Os estoques passam a ser uma peça
ainda mais determinante na sobrevivência da empresa. Quanto mais giro tiverem,
mais ajudaram a passar pela turbulência. Estoques com alto prazo de
armazenagem, fruto de compras mal planejadas, serão um peso cortante na
empresa. A mesma coisa com o imobilizado. Aqueles itens cuja a depreciação for maior
que a valorização, serão um peso grande demais. Mais uma vez, como e quanto eles
estão gerando de fluxo de caixa para o negócio será uma resposta necessária
para alguns itens como máquinas e equipamentos.
As contas a pagar também
tornam-se fator determinante num cenário de adversidades. Isso porque endividar
será cada vez mais caro, podendo levar a inviabilização do negócio. As obrigações
trabalhistas são altas e devem ser priorizadas. As operações com bancos devem
ser bem estudadas. O passivo comercial
se presta a negociação mas com um certo limite definido por cada situação. Por isso,
é trabalhoso e imprevisível. E o passivo tributário, apesar de se prestar a parcelamentos,
também é bastante oneroso. Por isso, somente gere contas a pagar que possam ser
quitadas no vencimento. Do contrário, verá a sua rentabilidade se esvair pelo
ralo dos juros.
Decidir rápido e com fundamento
em números será ainda mais forçoso. Para isso, os relatórios e demonstrativos
gerenciais, vindos de sistemas ou não, são peças sem as quais o amadorismo
acaba por imperar. Ter indicadores que norteiem os gestores e as equipes nas
suas ações do dia a dia, é uma providencia inteligente e crucial. Prospectar e
descobrir oportunidades no meio da crise também. Ela exige mais desempenho, mais
planejamento, mais criatividade, mais coragem para os desafios. A crise exige de
nós que saiamos da zona de conforto. Que mudemos para melhor.

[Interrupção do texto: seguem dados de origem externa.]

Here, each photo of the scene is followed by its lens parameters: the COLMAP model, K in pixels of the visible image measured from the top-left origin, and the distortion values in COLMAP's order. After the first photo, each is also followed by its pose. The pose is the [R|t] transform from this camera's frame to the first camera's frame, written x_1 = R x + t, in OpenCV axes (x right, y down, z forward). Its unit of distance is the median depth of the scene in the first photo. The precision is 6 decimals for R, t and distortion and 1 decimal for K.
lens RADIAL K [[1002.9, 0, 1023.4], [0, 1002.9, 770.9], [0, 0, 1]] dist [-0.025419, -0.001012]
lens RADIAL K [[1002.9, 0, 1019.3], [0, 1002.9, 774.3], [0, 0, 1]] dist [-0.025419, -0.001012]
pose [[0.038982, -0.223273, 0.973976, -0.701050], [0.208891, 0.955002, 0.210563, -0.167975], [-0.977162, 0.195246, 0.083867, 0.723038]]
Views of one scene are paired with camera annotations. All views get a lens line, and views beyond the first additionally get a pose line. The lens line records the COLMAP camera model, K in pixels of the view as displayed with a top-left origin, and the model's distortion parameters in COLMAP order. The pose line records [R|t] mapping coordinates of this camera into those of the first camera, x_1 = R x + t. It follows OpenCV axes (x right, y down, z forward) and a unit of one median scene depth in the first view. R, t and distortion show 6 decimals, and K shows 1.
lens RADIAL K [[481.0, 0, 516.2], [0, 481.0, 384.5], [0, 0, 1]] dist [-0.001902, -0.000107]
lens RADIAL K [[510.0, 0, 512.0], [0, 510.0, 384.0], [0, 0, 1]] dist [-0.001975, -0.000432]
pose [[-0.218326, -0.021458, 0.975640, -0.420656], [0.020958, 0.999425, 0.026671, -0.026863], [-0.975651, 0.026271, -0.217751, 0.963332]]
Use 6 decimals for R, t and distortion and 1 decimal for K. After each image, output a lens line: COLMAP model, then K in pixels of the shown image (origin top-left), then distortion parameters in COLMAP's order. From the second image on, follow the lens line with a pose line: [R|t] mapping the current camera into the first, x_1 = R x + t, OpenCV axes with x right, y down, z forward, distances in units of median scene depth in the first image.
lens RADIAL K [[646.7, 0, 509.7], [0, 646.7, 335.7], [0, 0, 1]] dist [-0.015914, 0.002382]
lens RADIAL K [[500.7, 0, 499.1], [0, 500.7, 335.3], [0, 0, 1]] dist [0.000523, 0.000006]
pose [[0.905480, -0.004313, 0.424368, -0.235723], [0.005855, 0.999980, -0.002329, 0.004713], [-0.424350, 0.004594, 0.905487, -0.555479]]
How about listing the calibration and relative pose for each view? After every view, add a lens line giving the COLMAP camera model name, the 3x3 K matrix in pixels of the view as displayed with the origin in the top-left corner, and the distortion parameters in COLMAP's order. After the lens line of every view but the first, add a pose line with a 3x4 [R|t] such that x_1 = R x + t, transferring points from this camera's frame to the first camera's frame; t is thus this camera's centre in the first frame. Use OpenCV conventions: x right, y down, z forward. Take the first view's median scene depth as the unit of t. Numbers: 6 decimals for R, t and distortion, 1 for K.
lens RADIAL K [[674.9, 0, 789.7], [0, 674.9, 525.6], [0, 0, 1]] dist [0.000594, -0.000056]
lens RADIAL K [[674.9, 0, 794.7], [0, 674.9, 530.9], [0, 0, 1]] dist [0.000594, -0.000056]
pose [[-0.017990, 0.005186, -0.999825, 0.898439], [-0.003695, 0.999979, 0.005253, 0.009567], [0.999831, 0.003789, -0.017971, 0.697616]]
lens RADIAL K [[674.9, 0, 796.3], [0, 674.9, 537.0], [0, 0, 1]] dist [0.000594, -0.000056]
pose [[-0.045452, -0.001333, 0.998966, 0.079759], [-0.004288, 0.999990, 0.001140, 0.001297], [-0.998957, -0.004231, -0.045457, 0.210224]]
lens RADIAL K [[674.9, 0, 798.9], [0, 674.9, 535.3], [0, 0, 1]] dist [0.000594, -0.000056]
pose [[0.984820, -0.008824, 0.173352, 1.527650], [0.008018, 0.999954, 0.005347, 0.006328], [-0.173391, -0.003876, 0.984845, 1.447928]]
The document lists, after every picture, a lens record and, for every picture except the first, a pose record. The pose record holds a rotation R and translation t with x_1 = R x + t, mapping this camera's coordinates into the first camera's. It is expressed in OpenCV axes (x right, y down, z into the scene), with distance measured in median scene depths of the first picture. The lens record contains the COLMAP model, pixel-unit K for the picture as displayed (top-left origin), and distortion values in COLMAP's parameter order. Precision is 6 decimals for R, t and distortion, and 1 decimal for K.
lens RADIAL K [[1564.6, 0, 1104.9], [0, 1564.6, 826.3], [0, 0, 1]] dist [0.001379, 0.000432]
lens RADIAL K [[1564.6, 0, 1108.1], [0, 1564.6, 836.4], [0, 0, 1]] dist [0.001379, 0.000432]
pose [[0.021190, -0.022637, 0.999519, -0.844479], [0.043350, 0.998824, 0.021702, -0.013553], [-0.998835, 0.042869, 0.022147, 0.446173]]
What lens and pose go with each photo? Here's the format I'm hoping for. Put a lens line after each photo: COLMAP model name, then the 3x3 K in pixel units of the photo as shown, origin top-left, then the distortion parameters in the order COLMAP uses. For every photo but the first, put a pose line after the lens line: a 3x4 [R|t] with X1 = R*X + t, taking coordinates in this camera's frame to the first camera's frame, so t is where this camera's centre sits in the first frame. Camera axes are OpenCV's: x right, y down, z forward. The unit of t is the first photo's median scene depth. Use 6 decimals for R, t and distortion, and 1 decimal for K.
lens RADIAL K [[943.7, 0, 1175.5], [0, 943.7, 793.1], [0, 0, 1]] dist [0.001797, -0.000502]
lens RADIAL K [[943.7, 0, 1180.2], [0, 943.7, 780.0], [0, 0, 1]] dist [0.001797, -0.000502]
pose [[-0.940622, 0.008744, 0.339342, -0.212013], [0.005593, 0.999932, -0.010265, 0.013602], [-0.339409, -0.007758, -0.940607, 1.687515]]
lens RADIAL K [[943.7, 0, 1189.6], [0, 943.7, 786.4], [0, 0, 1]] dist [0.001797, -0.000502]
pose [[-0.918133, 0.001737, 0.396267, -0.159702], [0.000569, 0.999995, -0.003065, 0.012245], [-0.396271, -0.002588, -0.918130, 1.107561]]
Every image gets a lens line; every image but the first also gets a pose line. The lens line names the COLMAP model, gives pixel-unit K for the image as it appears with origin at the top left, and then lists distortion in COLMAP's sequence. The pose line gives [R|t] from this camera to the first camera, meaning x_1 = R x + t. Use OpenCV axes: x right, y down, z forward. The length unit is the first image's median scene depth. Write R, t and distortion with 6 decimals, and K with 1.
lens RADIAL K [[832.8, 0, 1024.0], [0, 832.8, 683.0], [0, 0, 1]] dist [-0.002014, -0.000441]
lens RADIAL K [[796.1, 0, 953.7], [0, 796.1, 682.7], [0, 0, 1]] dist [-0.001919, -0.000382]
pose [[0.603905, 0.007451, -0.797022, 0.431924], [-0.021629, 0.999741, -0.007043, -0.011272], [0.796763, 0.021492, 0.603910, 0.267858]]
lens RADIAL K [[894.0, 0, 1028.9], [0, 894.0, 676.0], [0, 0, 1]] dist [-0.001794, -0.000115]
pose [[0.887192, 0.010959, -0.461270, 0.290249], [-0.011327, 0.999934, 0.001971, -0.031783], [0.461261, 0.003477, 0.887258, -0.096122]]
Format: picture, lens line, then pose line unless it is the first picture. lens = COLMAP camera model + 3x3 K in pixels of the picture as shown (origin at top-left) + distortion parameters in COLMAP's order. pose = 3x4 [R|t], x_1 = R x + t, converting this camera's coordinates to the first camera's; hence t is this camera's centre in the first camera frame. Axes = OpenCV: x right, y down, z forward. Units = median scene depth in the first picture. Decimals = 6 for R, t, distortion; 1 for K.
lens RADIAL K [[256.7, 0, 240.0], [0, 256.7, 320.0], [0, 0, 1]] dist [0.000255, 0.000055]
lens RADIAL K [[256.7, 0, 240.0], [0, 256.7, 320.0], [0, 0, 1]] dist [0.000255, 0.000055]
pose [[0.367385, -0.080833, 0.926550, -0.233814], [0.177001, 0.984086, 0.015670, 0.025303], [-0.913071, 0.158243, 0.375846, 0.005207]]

Diante de um cenário pessimista, muitos
podem até pensar que estamos perto do fim. Podemos nos perguntar porque não paramos com
tudo, recolhemos nossos pertences e nos mudamos para um local menos arriscado. Podemos
nos perguntar por que investir e empreender em um ambiente tão contrário. Creio
que a teimosia empreendedora explica. Um espírito de persistência e superação
que permeia a inciativa privada, e que é inerente a condição humana. Se o
Brasil acabar, a gente faz outro. Com trabalho e empreendedorismo.